Captain Geoffrey Stanley Phipps-Hornby (15 Dec 1856 – 9 November 1927) was a British Army officer and polo player.

He was born on 15 December 1856 in Little Green, Petersfield, Hampshire, to Captain (later Admiral of the Fleet Sir) Geoffrey Thomas Phipps Hornby and his wife Emily Francis (née Coles), the sister of Captain Cowper Coles. He was the elder brother of Brig.-Gen. Edmund Phipps-Hornby, VC, and Admiral Robert Stewart Phipps-Hornby.

He was educated at Eton and commissioned into the Rifle Brigade (The Prince Consort's Own) as a Sub-Lieutenant in 1875. He was promoted to Lieutenant in 1878 and fought in the Second Anglo-Afghan War, being awarded the Afghanistan Medal with the clasp for Ali Masjid. He served in the Mahsud Waziri Expedition of 1881 as Orderly Officer to Brig.-Gen. Gordon.

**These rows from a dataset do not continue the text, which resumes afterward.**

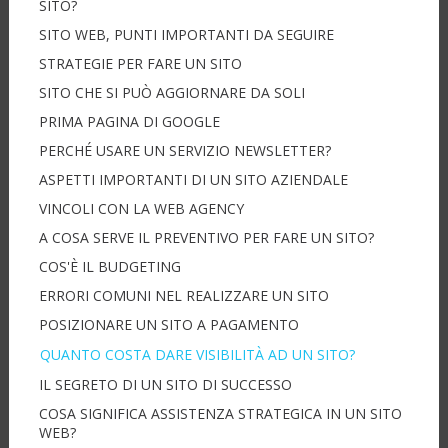
SITO?
SITO WEB, PUNTI IMPORTANTI DA SEGUIRE
STRATEGIE PER FARE UN SITO
SITO CHE SI PUÒ AGGIORNARE DA SOLI
PRIMA PAGINA DI GOOGLE
PERCHÉ USARE UN SERVIZIO NEWSLETTER?
ASPETTI IMPORTANTI DI UN SITO AZIENDALE
VINCOLI CON LA WEB AGENCY
A COSA SERVE IL PREVENTIVO PER FARE UN SITO?
COS'È IL BUDGETING
ERRORI COMUNI NEL REALIZZARE UN SITO
POSIZIONARE UN SITO A PAGAMENTO
QUANTO COSTA DARE VISIBILITÀ AD UN SITO?
IL SEGRETO DI UN SITO DI SUCCESSO
COSA SIGNIFICA ASSISTENZA STRATEGICA IN UN SITO
WEB?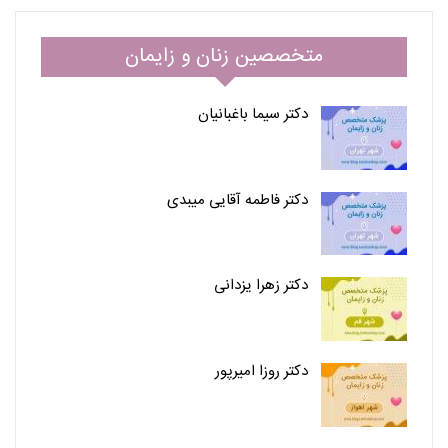
متخصصین زنان و زایمان
دکتر سیما باغبانیان
دکتر فاطمه آقایی میبدی
دکتر زهرا یزدانی
دکتر روزا امیرپور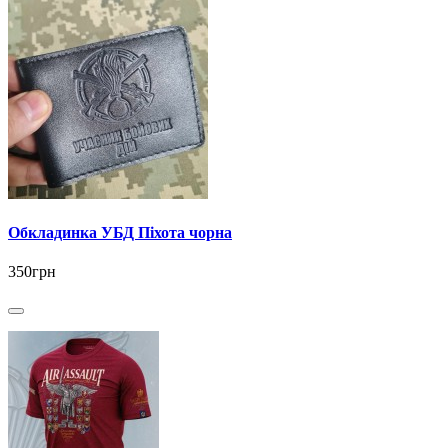
Обкладинка УБД Піхота чорна
350грн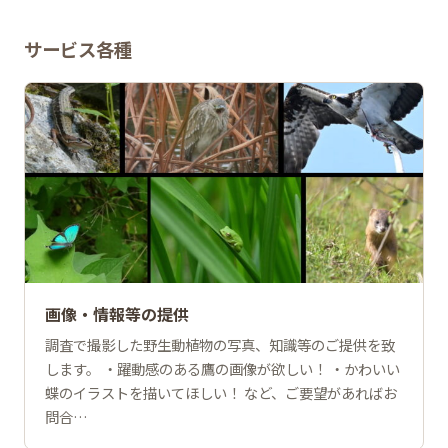
サービス各種
画像・情報等の提供
調査で撮影した野生動植物の写真、知識等のご提供を致
します。 ・躍動感のある鷹の画像が欲しい！ ・かわいい
蝶のイラストを描いてほしい！ など、ご要望があればお
問合…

He was promoted to Captain in 1883 and was selected to attend the Staff College, Sandhurst (now the Staff College, Camberley), in 1889, passing out in 1890, but retired from the Army in 1891. He was appointed to the 2nd Battalion, Royal Rifle Reserve Regiment, (a short-lived volunteer Rifle regiment raised during the Boer War) in 1900 and reverted to the Reserve of Officers in 1901.

In 1884, he married Jessie Wilson Gunston, daughter of Thomas Bernard Gunston, partner in a firm of merchants and ship-owners, with whom he had three children (two daughters and a son, Geoffrey Hardinge Phipps-Hornby).

On retiring from the Army, he became joint owner and manager of the Compton Stud, breeding thoroughbreds and hunters, at Sandley House, near Gillingham in Dorset. He later lived in Somerton Erleigh in Somerset and, in addition to horses, bred Guernsey cattle and Dorking chickens.

He was one of the earliest British players of the then-new game of polo, which had been introduced from India by returning Army officers in 1869–70, taking up the game in 1875 and becoming a 4-goal handicap player. He won the Hurlingham Championship Cup with Sussex in 1883, and several other County and Army trophies. He was one of those instrumental in the formation of the Blackmore Vale Polo Club and was President of the County Polo Association in 1905-6. His son, Geoffrey, was an international polo player.

He died in 1927 and is buried in the family plot in St Mary's Church, Compton, West Sussex.